START Data to examine

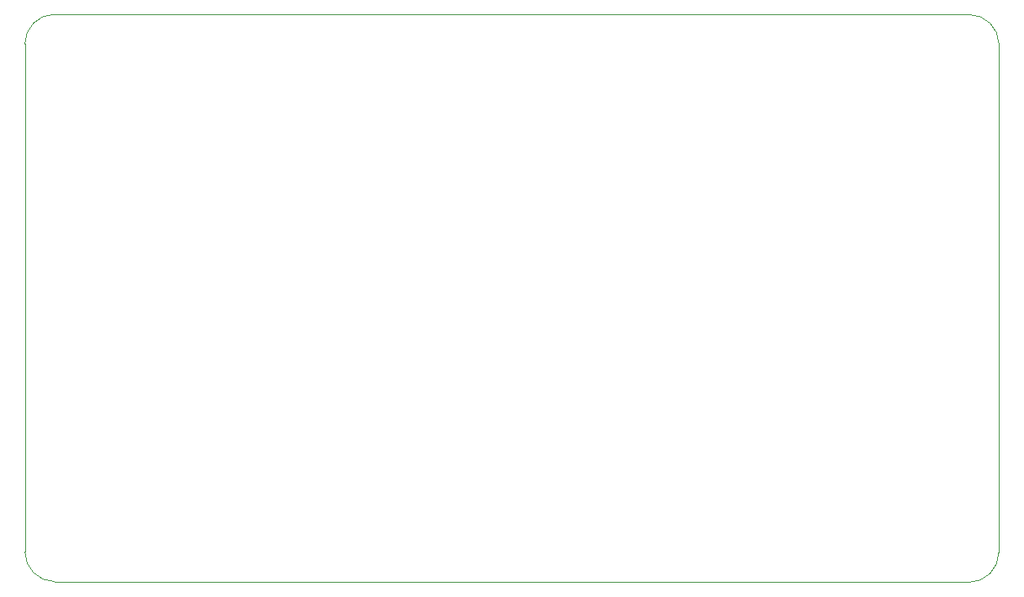
<source format=gm1>
G04 #@! TF.GenerationSoftware,KiCad,Pcbnew,8.0.8*
G04 #@! TF.CreationDate,2025-07-30T13:33:19+02:00*
G04 #@! TF.ProjectId,overlord,6f766572-6c6f-4726-942e-6b696361645f,rev?*
G04 #@! TF.SameCoordinates,Original*
G04 #@! TF.FileFunction,Profile,NP*
%FSLAX46Y46*%
G04 Gerber Fmt 4.6, Leading zero omitted, Abs format (unit mm)*
G04 Created by KiCad (PCBNEW 8.0.8) date 2025-07-30 13:33:19*
%MOMM*%
%LPD*%
G01*
G04 APERTURE LIST*
G04 #@! TA.AperFunction,Profile*
%ADD10C,0.100000*%
G04 #@! TD*
G04 APERTURE END LIST*
D10*
X162997362Y-52839844D02*
G75*
G02*
X165996895Y-55787221I38J-2999956D01*
G01*
X67900000Y-55800000D02*
X67900000Y-107000000D01*
X67900000Y-55800000D02*
G75*
G02*
X70900000Y-52800000I3000000J0D01*
G01*
X165978680Y-107078680D02*
X166000000Y-55900000D01*
X70900000Y-110000000D02*
G75*
G02*
X67900000Y-107000000I0J3000000D01*
G01*
X70900000Y-52800000D02*
X162997368Y-52839844D01*
X70900000Y-110000000D02*
X162978680Y-110078680D01*
X165978680Y-107078680D02*
G75*
G02*
X162978680Y-110078680I-2999980J-20D01*
G01*
X166000000Y-55900000D02*
X165996899Y-55787221D01*
M02*

</source>
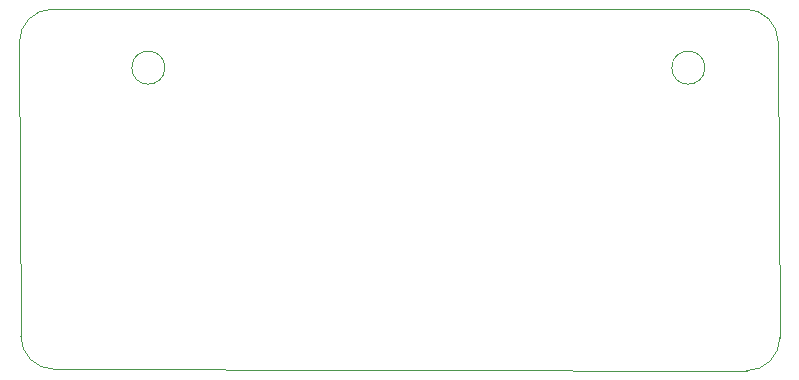
<source format=gbr>
G04 #@! TF.GenerationSoftware,KiCad,Pcbnew,(5.1.8)-1*
G04 #@! TF.CreationDate,2021-02-01T15:09:40-08:00*
G04 #@! TF.ProjectId,Modular_single_driver_Driver,4d6f6475-6c61-4725-9f73-696e676c655f,rev?*
G04 #@! TF.SameCoordinates,Original*
G04 #@! TF.FileFunction,Profile,NP*
%FSLAX46Y46*%
G04 Gerber Fmt 4.6, Leading zero omitted, Abs format (unit mm)*
G04 Created by KiCad (PCBNEW (5.1.8)-1) date 2021-02-01 15:09:40*
%MOMM*%
%LPD*%
G01*
G04 APERTURE LIST*
G04 #@! TA.AperFunction,Profile*
%ADD10C,0.050000*%
G04 #@! TD*
G04 APERTURE END LIST*
D10*
X204597000Y-105410000D02*
G75*
G03*
X204597000Y-105410000I-1398442J0D01*
G01*
X158878442Y-105410000D02*
G75*
G03*
X158878442Y-105410000I-1398442J0D01*
G01*
X149352000Y-100457000D02*
X208026000Y-100457000D01*
X146685000Y-128143000D02*
X146558000Y-103251000D01*
X208153000Y-131064000D02*
X149479000Y-130937000D01*
X210820000Y-103251000D02*
X210947000Y-128270000D01*
X208026000Y-100457000D02*
G75*
G02*
X210820000Y-103251000I0J-2794000D01*
G01*
X146558000Y-103251000D02*
G75*
G02*
X149352000Y-100457000I2794000J0D01*
G01*
X149479000Y-130937000D02*
G75*
G02*
X146685000Y-128143000I0J2794000D01*
G01*
X210947000Y-128270000D02*
G75*
G02*
X208153000Y-131064000I-2794000J0D01*
G01*
M02*

</source>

END Data to examine

> To do
In the records above, find the lines holding "ProjectId". Copy each one.

> Exercise answer
G04 #@! TF.ProjectId,overlord,6f766572-6c6f-4726-942e-6b696361645f,rev?*
G04 #@! TF.ProjectId,Modular_single_driver_Driver,4d6f6475-6c61-4725-9f73-696e676c655f,rev?*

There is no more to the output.